DIRECTIVE:
Your task is to copy the data exactly while leaving out every picture.
(EXERCISE MATERIALS begins)
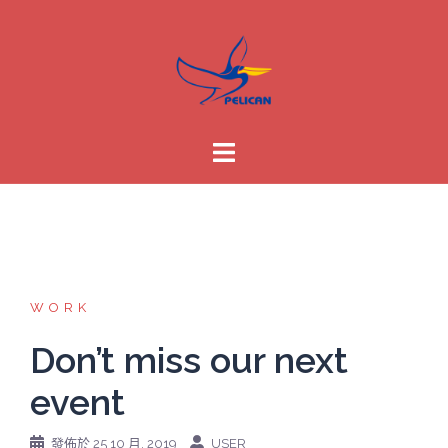
跳
至
主
要
內
容
WORK
Don’t miss our next
event
發佈於
25 10 月, 2019
USER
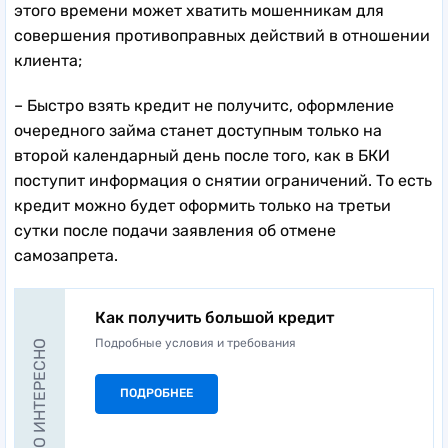
этого времени может хватить мошенникам для
совершения противоправных действий в отношении
клиента;
– Быстро взять кредит не получитс, оформление
очередного займа станет доступным только на
второй календарный день после того, как в БКИ
поступит информация о снятии ограничений. То есть
кредит можно будет оформить только на третьи
сутки после подачи заявления об отмене
самозапрета.
Как получить большой кредит
Подробные условия и требования
ЭТО ИНТЕРЕСНО
ПОДРОБНЕЕ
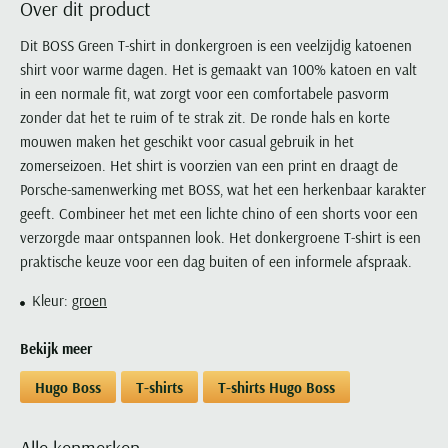
Over dit product
Portofino
PME Legend
Tussenjassen
PME Legend
Polo Ralph Lauren
Pierre Cardin
New Zealand
Lacoste
Profuomo
Polo Ralph Lauren
Dit BOSS Green T-shirt in donkergroen is een veelzijdig katoenen
Bodywarmers
Polo Ralph Lauren
PME Legend
PME Legend
Olymp
Ledub
shirt voor warme dagen. Het is gemaakt van 100% katoen en valt
R2
Portofino
Portofino
Portofino
Polo Ralph Lauren
Paul & Shark
Lyle & Scott
in een normale fit, wat zorgt voor een comfortabele pasvorm
Seidensticker
Reset
Profuomo
Profuomo
Portofino
Polo Ralph Lauren
Mac
zonder dat het te ruim of te strak zit. De ronde hals en korte
State of Art
State of Art
State of Art
State of Art
Replay
mouwen maken het geschikt voor casual gebruik in het
PME Legend
Maerz
Tommy Hilfiger
Superdry
zomerseizoen. Het shirt is voorzien van een print en draagt de
Superdry
Superdry
Tommy Hilfiger
Profuomo
Magnanni
Porsche-samenwerking met BOSS, wat het een herkenbaar karakter
Vanguard
Tenson
Tommy Hilfiger
Thomas Maine
Tramarossa
R2
Mason's
geeft. Combineer het met een lichte chino of een shorts voor een
Xacus
Tommy Hilfiger
Vanguard
Tommy Hilfiger
Vanguard
verzorgde maar ontspannen look. Het donkergroene T-shirt is een
State of Art
Mc Alson
UBR
praktische keuze voor een dag buiten of een informele afspraak.
Vanguard
Superdry
Meyer
Populaire kleuren
Vanguard
Grote maten
Deals
William Lockie
Kleur:
groen
Tenson
New Zealand
Wit overhemd heren
Grote maten poloshirts
2e broek voor de helft
Wellington of Billmore
Tommy Hilfiger
Zwart overhemd heren
Bekijk meer
Grote maten herenmode
Populaire materialen
Tramarossa
Blauw overhemd heren
Populaire merk lijnen
Grote maten
Katoenen trui
Hugo Boss
T-shirts
T-shirts Hugo Boss
North 84
Vanguard
Groen overhemd heren
Meyer Chicago
Grote maten jassen
Populaire kleuren
Lamswollen trui
Olymp
Alle merken sale
Witte polo heren
Meyer Diego
Grote maten winterjassen
Merino wol trui
Alle kenmerken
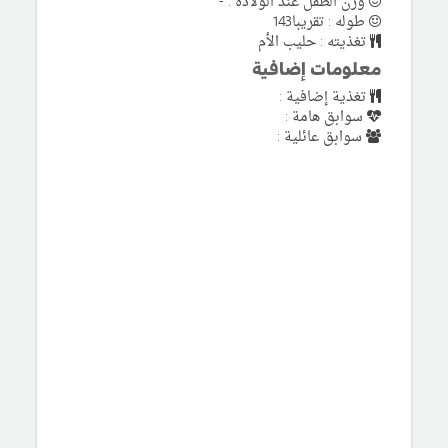
وزن الطفل عند الولادة : -
طوله : تقريبا143
تغذيته : حليب الأم
معلومات إضافية
تغذية إضافية :
سوابق هامة :
سوابق عائلية :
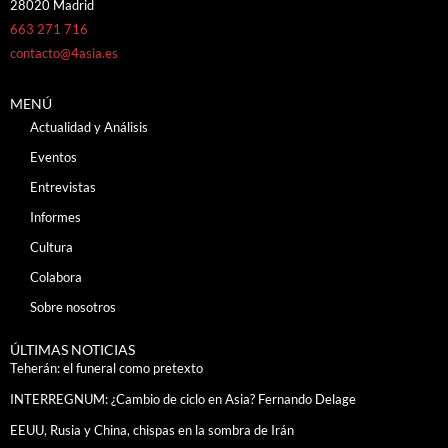
28020 Madrid
663 271 716
contacto@4asia.es
MENÚ
Actualidad y Análisis
Eventos
Entrevistas
Informes
Cultura
Colabora
Sobre nosotros
ÚLTIMAS NOTICIAS
Teherán: el funeral como pretexto
INTERREGNUM: ¿Cambio de ciclo en Asia? Fernando Delage
EEUU, Rusia y China, chispas en la sombra de Irán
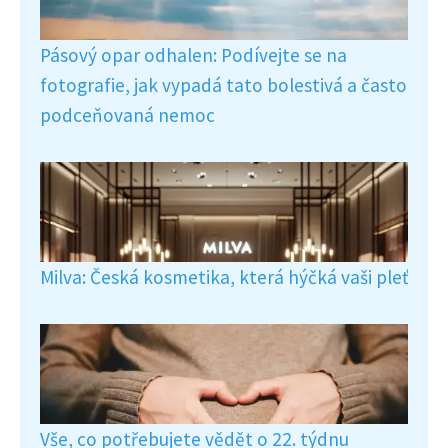
Pásový opar odhalen: Podívejte se na
fotografie, jak vypadá tato bolestivá a často
podceňovaná nemoc
Milva: Česká kosmetika, která hýčká vaši pleť
Vše, co potřebujete vědět o 22. týdnu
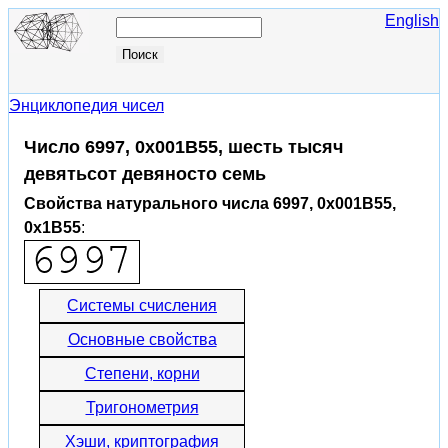
English
Энциклопедия чисел
Число 6997, 0x001B55, шесть тысяч
девятьсот девяносто семь
Свойства натурального числа 6997, 0x001B55,
0x1B55
:
Системы счисления
Основные свойства
Степени, корни
Тригонометрия
Хэши, криптография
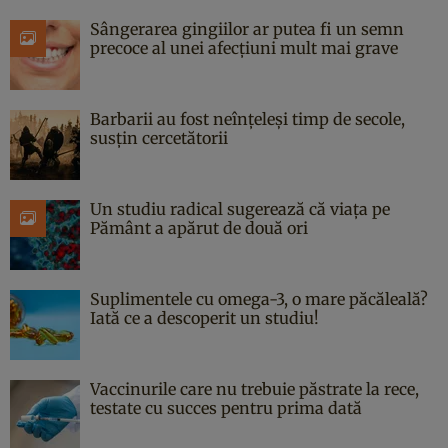
Sângerarea gingiilor ar putea fi un semn
precoce al unei afecțiuni mult mai grave
Barbarii au fost neînțeleși timp de secole,
susțin cercetătorii
Un studiu radical sugerează că viața pe
Pământ a apărut de două ori
Suplimentele cu omega-3, o mare păcăleală?
Iată ce a descoperit un studiu!
Vaccinurile care nu trebuie păstrate la rece,
testate cu succes pentru prima dată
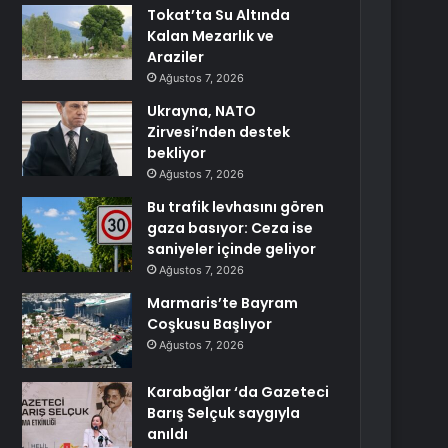
Tokat’ta Su Altında
Kalan Mezarlık ve
Araziler
Ağustos 7, 2026
Ukrayna, NATO
Zirvesi’nden destek
bekliyor
Ağustos 7, 2026
Bu trafik levhasını gören
gaza basıyor: Ceza ise
saniyeler içinde geliyor
Ağustos 7, 2026
Marmaris’te Bayram
Coşkusu Başlıyor
Ağustos 7, 2026
Karabağlar ‘da Gazeteci
Barış Selçuk saygıyla
anıldı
(EXERCISE MATERIALS ends)
EXERCISE RESULT:
跳
至
主
要
內
容
WORK
Don’t miss our next
event
發佈於
25 10 月, 2019
USER
этого времени может хватить мошенникам для
совершения противоправных действий в отношении
клиента;
– Быстро взять кредит не получитс, оформление
очередного займа станет доступным только на
второй календарный день после того, как в БКИ
поступит информация о снятии ограничений. То есть
кредит можно будет оформить только на третьи
сутки после подачи заявления об отмене
самозапрета.
Как получить большой кредит
Подробные условия и требования
ЭТО ИНТЕРЕСНО
ПОДРОБНЕЕ
Over dit product
Portofino
PME Legend
Tussenjassen
PME Legend
Polo Ralph Lauren
Pierre Cardin
New Zealand
Lacoste
Profuomo
Polo Ralph Lauren
Dit BOSS Green T-shirt in donkergroen is een veelzijdig katoenen
Bodywarmers
Polo Ralph Lauren
PME Legend
PME Legend
Olymp
Ledub
shirt voor warme dagen. Het is gemaakt van 100% katoen en valt
R2
Portofino
Portofino
Portofino
Polo Ralph Lauren
Paul & Shark
Lyle & Scott
in een normale fit, wat zorgt voor een comfortabele pasvorm
Seidensticker
Reset
Profuomo
Profuomo
Portofino
Polo Ralph Lauren
Mac
zonder dat het te ruim of te strak zit. De ronde hals en korte
State of Art
State of Art
State of Art
State of Art
Replay
mouwen maken het geschikt voor casual gebruik in het
PME Legend
Maerz
Tommy Hilfiger
Superdry
zomerseizoen. Het shirt is voorzien van een print en draagt de
Superdry
Superdry
Tommy Hilfiger
Profuomo
Magnanni
Porsche-samenwerking met BOSS, wat het een herkenbaar karakter
Vanguard
Tenson
Tommy Hilfiger
Thomas Maine
Tramarossa
R2
Mason's
geeft. Combineer het met een lichte chino of een shorts voor een
Xacus
Tommy Hilfiger
Vanguard
Tommy Hilfiger
Vanguard
verzorgde maar ontspannen look. Het donkergroene T-shirt is een
State of Art
Mc Alson
UBR
praktische keuze voor een dag buiten of een informele afspraak.
Vanguard
Superdry
Meyer
Populaire kleuren
Vanguard
Grote maten
Deals
William Lockie
Kleur:
groen
Tenson
New Zealand
Wit overhemd heren
Grote maten poloshirts
2e broek voor de helft
Wellington of Billmore
Tommy Hilfiger
Zwart overhemd heren
Bekijk meer
Grote maten herenmode
Populaire materialen
Tramarossa
Blauw overhemd heren
Populaire merk lijnen
Grote maten
Katoenen trui
Hugo Boss
T-shirts
T-shirts Hugo Boss
North 84
Vanguard
Groen overhemd heren
Meyer Chicago
Grote maten jassen
Populaire kleuren
Lamswollen trui
Olymp
Alle merken sale
Witte polo heren
Meyer Diego
Grote maten winterjassen
Merino wol trui
Alle kenmerken
وزن الطفل عند الولادة : -
طوله : تقريبا143
تغذيته : حليب الأم
معلومات إضافية
تغذية إضافية :
سوابق هامة :
سوابق عائلية :
28020 Madrid
663 271 716
contacto@4asia.es
MENÚ
Actualidad y Análisis
Eventos
Entrevistas
Informes
Cultura
Colabora
Sobre nosotros
ÚLTIMAS NOTICIAS
Teherán: el funeral como pretexto
INTERREGNUM: ¿Cambio de ciclo en Asia? Fernando Delage
EEUU, Rusia y China, chispas en la sombra de Irán
Pásový opar odhalen: Podívejte se na
fotografie, jak vypadá tato bolestivá a často
podceňovaná nemoc
Milva: Česká kosmetika, která hýčká vaši pleť
Vše, co potřebujete vědět o 22. týdnu
English
Энциклопедия чисел
Число 6997, 0x001B55, шесть тысяч
девятьсот девяносто семь
Свойства натурального числа 6997, 0x001B55,
0x1B55
:
Системы счисления
Основные свойства
Степени, корни
Тригонометрия
Хэши, криптография
Sângerarea gingiilor ar putea fi un semn
precoce al unei afecțiuni mult mai grave
Barbarii au fost neînțeleși timp de secole,
susțin cercetătorii
Un studiu radical sugerează că viața pe
Pământ a apărut de două ori
Suplimentele cu omega-3, o mare păcăleală?
Iată ce a descoperit un studiu!
Vaccinurile care nu trebuie păstrate la rece,
testate cu succes pentru prima dată
Tokat’ta Su Altında
Kalan Mezarlık ve
Araziler
Ağustos 7, 2026
Ukrayna, NATO
Zirvesi’nden destek
bekliyor
Ağustos 7, 2026
Bu trafik levhasını gören
gaza basıyor: Ceza ise
saniyeler içinde geliyor
Ağustos 7, 2026
Marmaris’te Bayram
Coşkusu Başlıyor
Ağustos 7, 2026
Karabağlar ‘da Gazeteci
Barış Selçuk saygıyla
anıldı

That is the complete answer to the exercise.